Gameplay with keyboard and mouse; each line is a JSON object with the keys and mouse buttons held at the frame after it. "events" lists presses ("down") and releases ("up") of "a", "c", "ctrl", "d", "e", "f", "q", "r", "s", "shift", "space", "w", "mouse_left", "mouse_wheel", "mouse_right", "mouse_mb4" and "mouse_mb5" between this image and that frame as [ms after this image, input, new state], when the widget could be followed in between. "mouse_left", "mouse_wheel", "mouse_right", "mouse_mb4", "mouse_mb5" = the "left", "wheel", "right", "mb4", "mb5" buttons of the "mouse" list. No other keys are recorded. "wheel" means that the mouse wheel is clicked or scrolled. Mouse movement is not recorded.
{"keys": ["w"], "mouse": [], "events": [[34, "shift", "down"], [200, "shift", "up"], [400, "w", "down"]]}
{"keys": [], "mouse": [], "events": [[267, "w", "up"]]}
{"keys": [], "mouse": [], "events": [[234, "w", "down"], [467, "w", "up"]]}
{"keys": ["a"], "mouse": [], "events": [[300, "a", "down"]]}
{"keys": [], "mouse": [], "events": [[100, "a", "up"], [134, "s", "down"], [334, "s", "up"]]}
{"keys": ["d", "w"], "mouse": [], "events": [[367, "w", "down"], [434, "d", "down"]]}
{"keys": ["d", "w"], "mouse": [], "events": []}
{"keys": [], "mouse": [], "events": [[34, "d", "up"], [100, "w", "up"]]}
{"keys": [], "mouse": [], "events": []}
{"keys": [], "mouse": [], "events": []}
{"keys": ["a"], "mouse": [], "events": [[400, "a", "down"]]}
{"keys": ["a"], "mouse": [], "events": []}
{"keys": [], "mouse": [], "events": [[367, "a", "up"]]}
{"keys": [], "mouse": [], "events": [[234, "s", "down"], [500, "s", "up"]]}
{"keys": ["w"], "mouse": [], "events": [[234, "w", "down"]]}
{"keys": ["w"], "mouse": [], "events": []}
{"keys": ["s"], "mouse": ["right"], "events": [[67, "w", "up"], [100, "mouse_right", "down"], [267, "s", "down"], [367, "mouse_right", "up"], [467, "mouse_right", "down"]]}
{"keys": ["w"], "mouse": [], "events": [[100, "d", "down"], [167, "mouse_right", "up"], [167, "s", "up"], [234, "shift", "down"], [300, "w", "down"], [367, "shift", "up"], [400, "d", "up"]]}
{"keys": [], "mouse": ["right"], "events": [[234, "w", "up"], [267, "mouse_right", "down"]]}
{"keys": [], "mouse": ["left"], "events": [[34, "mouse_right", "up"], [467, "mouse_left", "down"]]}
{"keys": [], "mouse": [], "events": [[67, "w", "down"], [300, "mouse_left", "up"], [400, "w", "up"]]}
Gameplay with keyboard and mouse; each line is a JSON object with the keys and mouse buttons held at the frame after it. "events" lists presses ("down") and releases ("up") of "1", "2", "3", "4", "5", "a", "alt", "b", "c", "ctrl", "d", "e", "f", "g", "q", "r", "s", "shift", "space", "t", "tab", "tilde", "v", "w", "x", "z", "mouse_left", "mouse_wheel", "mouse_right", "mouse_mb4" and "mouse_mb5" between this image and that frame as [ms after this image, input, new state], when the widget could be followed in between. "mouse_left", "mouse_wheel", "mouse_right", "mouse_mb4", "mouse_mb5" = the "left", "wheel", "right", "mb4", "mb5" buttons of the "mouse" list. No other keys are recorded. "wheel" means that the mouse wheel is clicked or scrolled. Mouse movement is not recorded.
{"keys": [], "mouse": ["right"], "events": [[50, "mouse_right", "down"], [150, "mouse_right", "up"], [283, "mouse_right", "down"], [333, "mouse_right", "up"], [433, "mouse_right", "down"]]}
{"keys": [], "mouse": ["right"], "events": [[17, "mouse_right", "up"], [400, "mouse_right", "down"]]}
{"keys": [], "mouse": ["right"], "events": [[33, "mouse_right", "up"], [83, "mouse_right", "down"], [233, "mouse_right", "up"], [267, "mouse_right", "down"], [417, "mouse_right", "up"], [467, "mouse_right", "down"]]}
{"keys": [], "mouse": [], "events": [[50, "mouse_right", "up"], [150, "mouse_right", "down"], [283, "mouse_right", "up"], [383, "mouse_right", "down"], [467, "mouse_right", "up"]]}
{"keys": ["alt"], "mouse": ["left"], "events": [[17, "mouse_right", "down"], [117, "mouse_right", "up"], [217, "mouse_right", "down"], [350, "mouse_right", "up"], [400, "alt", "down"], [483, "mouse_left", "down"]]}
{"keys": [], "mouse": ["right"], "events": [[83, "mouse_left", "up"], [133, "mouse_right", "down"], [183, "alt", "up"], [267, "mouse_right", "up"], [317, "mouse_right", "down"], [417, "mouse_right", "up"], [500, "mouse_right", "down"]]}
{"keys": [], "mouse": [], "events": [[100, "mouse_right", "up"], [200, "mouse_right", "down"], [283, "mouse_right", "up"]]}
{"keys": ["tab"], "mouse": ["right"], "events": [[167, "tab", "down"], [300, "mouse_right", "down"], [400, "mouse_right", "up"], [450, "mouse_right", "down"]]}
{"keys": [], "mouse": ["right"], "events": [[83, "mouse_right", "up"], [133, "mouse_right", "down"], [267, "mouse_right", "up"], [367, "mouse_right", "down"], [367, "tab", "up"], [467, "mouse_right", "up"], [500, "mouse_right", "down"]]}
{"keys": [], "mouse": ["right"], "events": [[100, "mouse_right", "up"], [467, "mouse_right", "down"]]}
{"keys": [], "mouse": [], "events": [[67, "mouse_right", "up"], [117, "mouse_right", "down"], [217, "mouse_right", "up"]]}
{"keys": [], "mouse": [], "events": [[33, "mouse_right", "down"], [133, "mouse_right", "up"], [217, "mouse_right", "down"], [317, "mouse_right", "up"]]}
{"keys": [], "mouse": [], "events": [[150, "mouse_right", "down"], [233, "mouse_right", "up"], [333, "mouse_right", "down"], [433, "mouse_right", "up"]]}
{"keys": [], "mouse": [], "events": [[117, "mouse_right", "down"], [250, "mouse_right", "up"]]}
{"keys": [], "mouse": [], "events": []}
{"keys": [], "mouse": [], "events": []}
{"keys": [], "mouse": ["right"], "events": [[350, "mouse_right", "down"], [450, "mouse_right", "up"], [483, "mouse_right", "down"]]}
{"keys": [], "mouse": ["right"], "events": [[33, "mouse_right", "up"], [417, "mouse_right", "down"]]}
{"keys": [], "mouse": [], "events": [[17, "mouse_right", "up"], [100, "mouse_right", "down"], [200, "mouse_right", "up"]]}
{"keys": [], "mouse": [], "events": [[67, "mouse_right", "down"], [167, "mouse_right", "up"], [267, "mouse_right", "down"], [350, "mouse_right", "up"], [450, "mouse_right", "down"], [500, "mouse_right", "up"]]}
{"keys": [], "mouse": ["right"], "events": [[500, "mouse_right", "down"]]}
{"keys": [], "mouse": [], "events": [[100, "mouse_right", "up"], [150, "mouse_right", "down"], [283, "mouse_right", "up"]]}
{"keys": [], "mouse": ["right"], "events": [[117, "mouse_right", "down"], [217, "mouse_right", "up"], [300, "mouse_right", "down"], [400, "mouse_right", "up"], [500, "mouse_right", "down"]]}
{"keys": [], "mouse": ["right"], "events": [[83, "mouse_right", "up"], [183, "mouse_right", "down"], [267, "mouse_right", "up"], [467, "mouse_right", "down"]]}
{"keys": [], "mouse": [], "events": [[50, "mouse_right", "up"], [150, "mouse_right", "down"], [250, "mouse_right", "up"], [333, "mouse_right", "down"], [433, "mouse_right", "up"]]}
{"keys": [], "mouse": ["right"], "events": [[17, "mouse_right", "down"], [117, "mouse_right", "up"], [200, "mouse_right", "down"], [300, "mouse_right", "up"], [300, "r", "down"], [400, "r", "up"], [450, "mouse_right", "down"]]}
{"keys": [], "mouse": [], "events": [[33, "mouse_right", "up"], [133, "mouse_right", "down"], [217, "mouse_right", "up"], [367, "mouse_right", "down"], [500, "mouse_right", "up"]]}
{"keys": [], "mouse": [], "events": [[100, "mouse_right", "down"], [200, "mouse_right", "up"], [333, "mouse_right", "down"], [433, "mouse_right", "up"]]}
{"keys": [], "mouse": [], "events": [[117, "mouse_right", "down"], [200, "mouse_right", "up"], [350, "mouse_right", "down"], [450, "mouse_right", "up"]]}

* _Exercise prompt_
If a line in the entries above includes "each", count it; report the total alone.

* _Result of this task_
2